• [EXERCISE GOAL]: Rewrite all of the records below, substituting "donut chart" for "pie chart" wherever it occurs and keeping everything else unchanged. Omit the pictures.

• [DATA FOR THE TASK]:
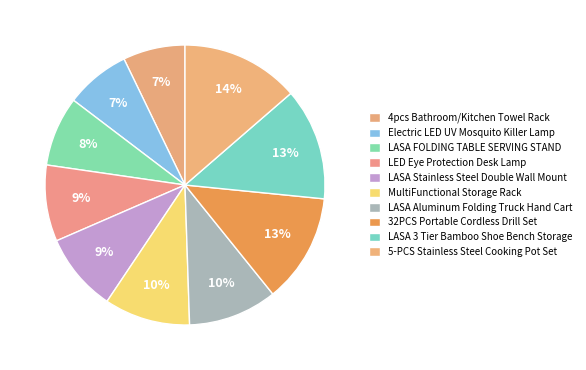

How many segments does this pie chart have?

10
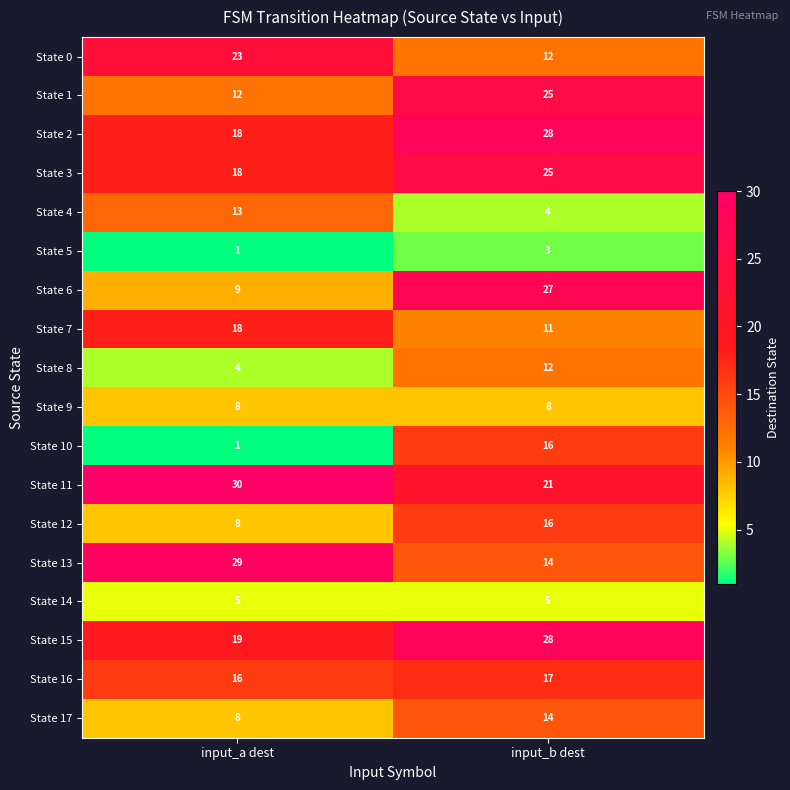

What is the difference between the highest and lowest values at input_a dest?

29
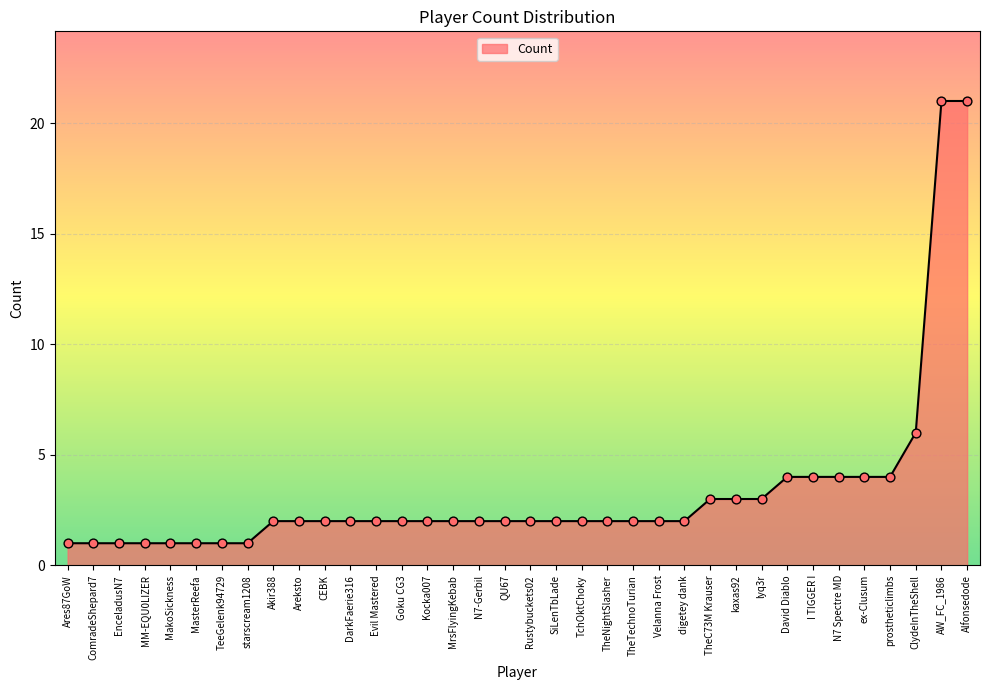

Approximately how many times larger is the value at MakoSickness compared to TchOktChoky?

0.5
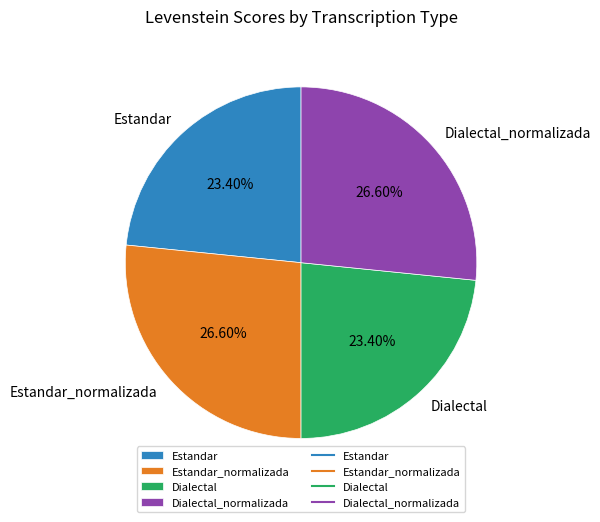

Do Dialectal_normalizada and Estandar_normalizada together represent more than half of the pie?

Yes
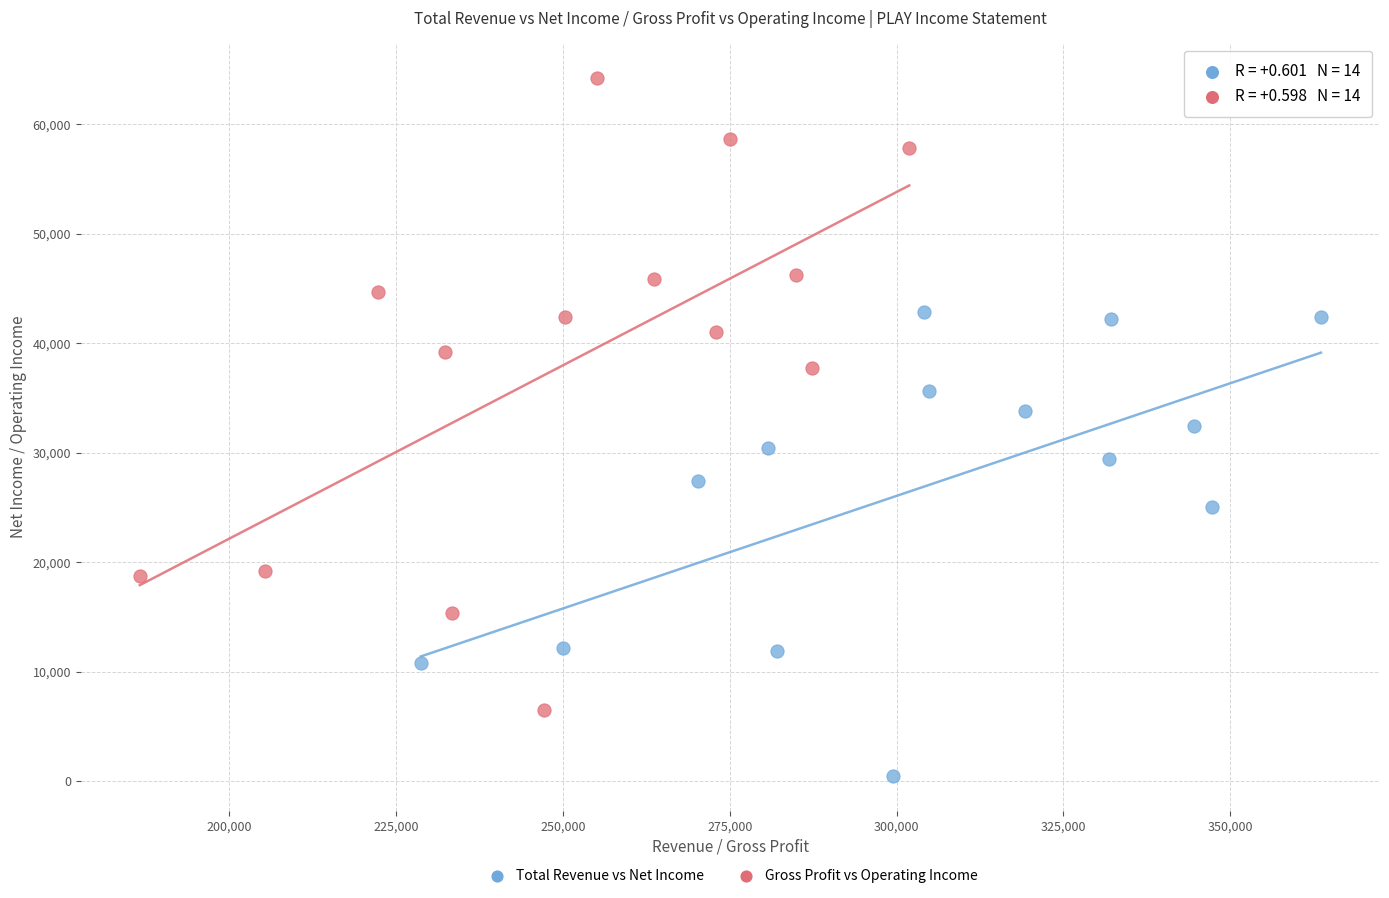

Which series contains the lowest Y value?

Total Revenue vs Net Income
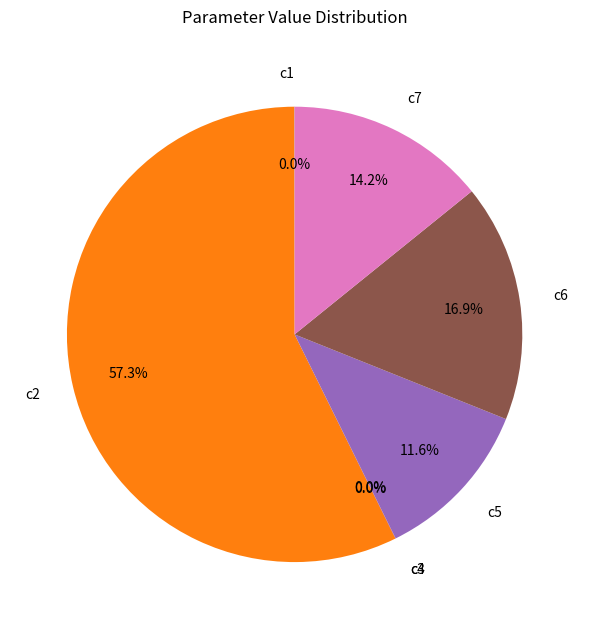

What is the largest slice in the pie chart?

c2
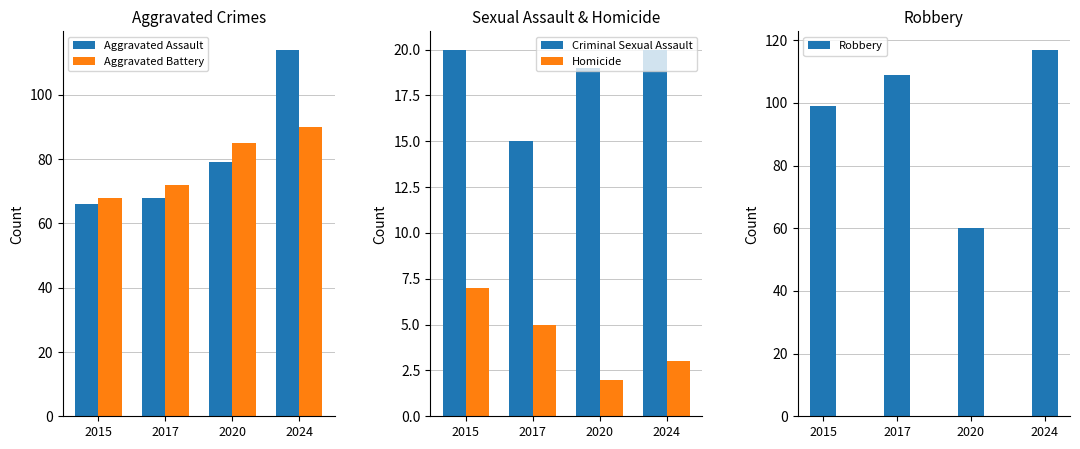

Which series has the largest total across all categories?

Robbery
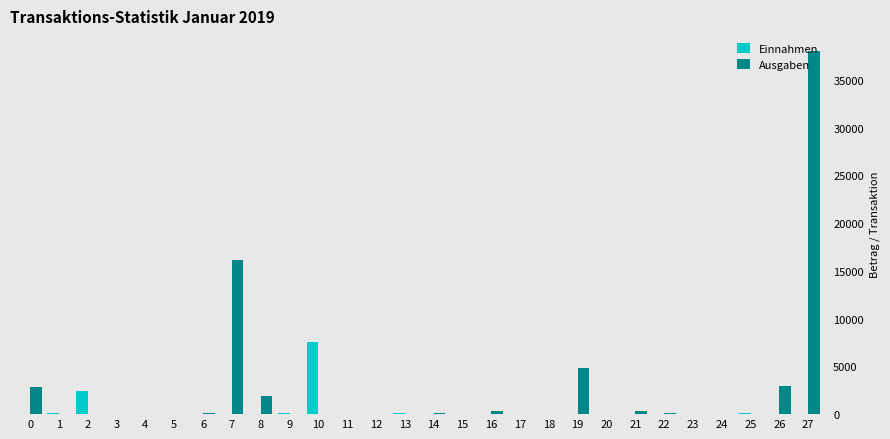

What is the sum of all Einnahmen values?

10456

• [EXPECTED OUTPUT]:
How many segments does this donut chart have?

10

What is the difference between the highest and lowest values at input_a dest?

29

Approximately how many times larger is the value at MakoSickness compared to TchOktChoky?

0.5

Do Dialectal_normalizada and Estandar_normalizada together represent more than half of the pie?

Yes

Which series contains the lowest Y value?

Total Revenue vs Net Income

What is the largest slice in the donut chart?

c2

Which series has the largest total across all categories?

Robbery

What is the sum of all Einnahmen values?

10456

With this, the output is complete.